В боевых порядках полков, где Ватутин бывал регулярно, он не лез безрассудно под огонь, но, если того требовала обстановка, пулям не кланялся. Ему — начальнику штаба фронта — пришлось на реке Волховец в одном из боев останавливать бегущих солдат и вести их в контратаку.
О том, насколько умелым руководителем штаба был генерал Ватутин, есть масса свидетельств. Все их можно свести примерно к следующему. Для Николая Федоровича не существовало в штабе второстепенных служб, не было пренебрежения и равнодушия к докладу любого офицера, и люди, видя это, старались изо всех сил. Ватутина всегда отличала исключительная правдивость в докладах. Этого он требовал от своих подчиненных, этого придерживался сам, какая бы горькая правда ни стояла за тем или иным событием на фронте. Не было напускным и его спокойствие в критических ситуациях, хотя, конечно, он нервничал, срывался, но это никогда не отражалось на его подчиненных. Задерживая доклады высшему штабу, он экономил часы, а то и дни, в которые могли вылиться, например, лишние передвижения в бою или операции.
В критические дни сражений, подготовки операций Ватутин не спал сутками, позволял себе забыться часа на два, поставив рядом телефон.
— Когда же он спит? — удивлялись офицеры штаба.
Были ли у него ошибки? Несомненно были, но он умел делать правильные выводы, быстро перестраивать свою работу, мыслить творчески, нестандартно.

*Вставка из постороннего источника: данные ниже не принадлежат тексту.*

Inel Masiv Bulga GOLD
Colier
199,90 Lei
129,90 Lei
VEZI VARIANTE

Поэтому даже в жестокие сорок первый и сорок второй годы Николай Федорович остался в числе немногих военачальников довоенного периода, доказавших способность руководить большими массами войск в современной войне и добиваться успеха.

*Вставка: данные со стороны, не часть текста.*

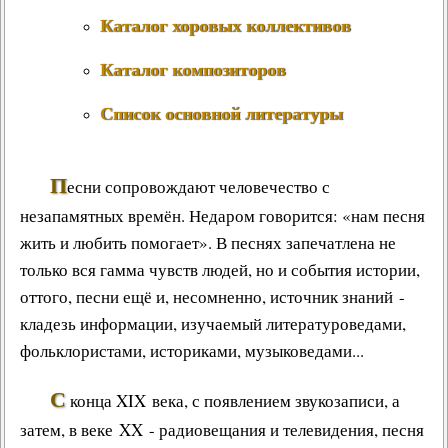
Каталог хоровых коллективов
Каталог композиторов
Список основной литературы
П
есни сопровождают человечество с
незапамятных времён. Недаром говорится: «нам песня
жить и любить помогает». В песнях запечатлена не
только вся гамма чувств людей, но и события истории,
оттого, песни ещё и, несомненно, источник знаний -
кладезь информации, изучаемый литературоведами,
фольклористами, историками, музыковедами...
С
конца XIX века, с появлением звукозаписи, а
затем, в веке XX - радиовещания и телевидения, песня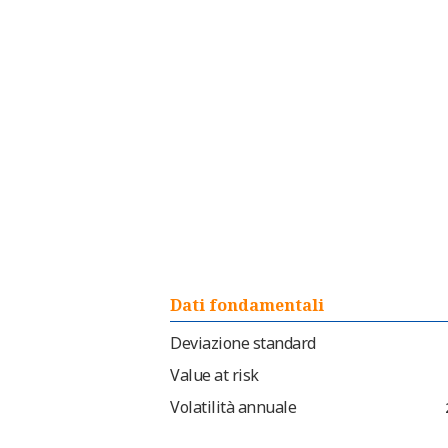
Dati fondamentali
Deviazione standard
Value at risk
Volatilità annuale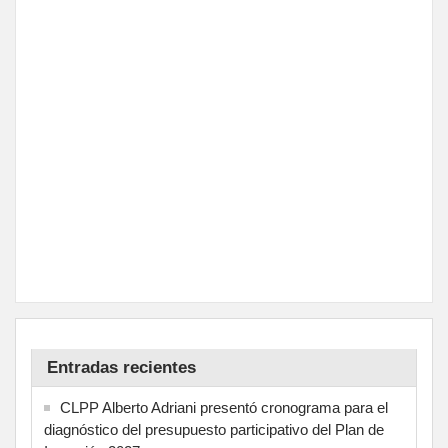
Entradas recientes
CLPP Alberto Adriani presentó cronograma para el
diagnóstico del presupuesto participativo del Plan de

Даже обычное письмо домой может проиллюстрировать силу духа этого человека. В те суровые дни он писал с фронта:
«Милая Танечка!
Шлю сердечный горячий привет и крепко целую тебя и Ленусю. Горячий привет и Витюше.

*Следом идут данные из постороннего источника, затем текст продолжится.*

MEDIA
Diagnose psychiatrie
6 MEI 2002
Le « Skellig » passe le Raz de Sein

Не удивляйтесь, пожалуйста, и не обижайтесь, что пишу редко. На фронте работы очень много. Все мысли заняты тем, как бы лучше организовать и побольше уничтожить врага, не упустить ни одного случая, чтобы нанести ему поражение. Часто нам это удается... Мы на фронте твердо настроены бить врага до конца. Вы в тылу также не падайте духом.
Русский народ никогда не будет побежден.
Теперь коротко о себе. Пока здоров. Очень часто вспоминаю вас, дорогие мои! Ленусечку прошу получше заниматься. Не забывайте меня. Я без вас скучаю. Пишите, как здоровье. Горячо целую, любящий твой Коля, твой папа.
До свидания».
На Северо-Западном фронте наступило затишье. Взоры страны, да и, наверно, всего мира были прикованы к Ленинграду и Москве, Тихвину и Ростову. Советско-германский фронт сжался, как пружина. Все чувствовали, что где-то что-то должно произойти. Ожидание достигло последнего предела. И началось...
Сначала немцам не удалось замкнуть второе кольцо вокруг Ленинграда, их остановили буквально на пороге Москвы. Потом последовала серия сокрушительных ударов под Тихвином, Ростовом, в Крыму — и, наконец, Московское наступление. Как же облегченно вздохнули тогда люди! И не потому, что были грандиозны масштабы проведенных операций, а потому, что уверились: непобедимых немцев, находящихся в зените могущества, можно бить, и бить крепко. Соответственно, утвердилась в людях вера в окончательную победу.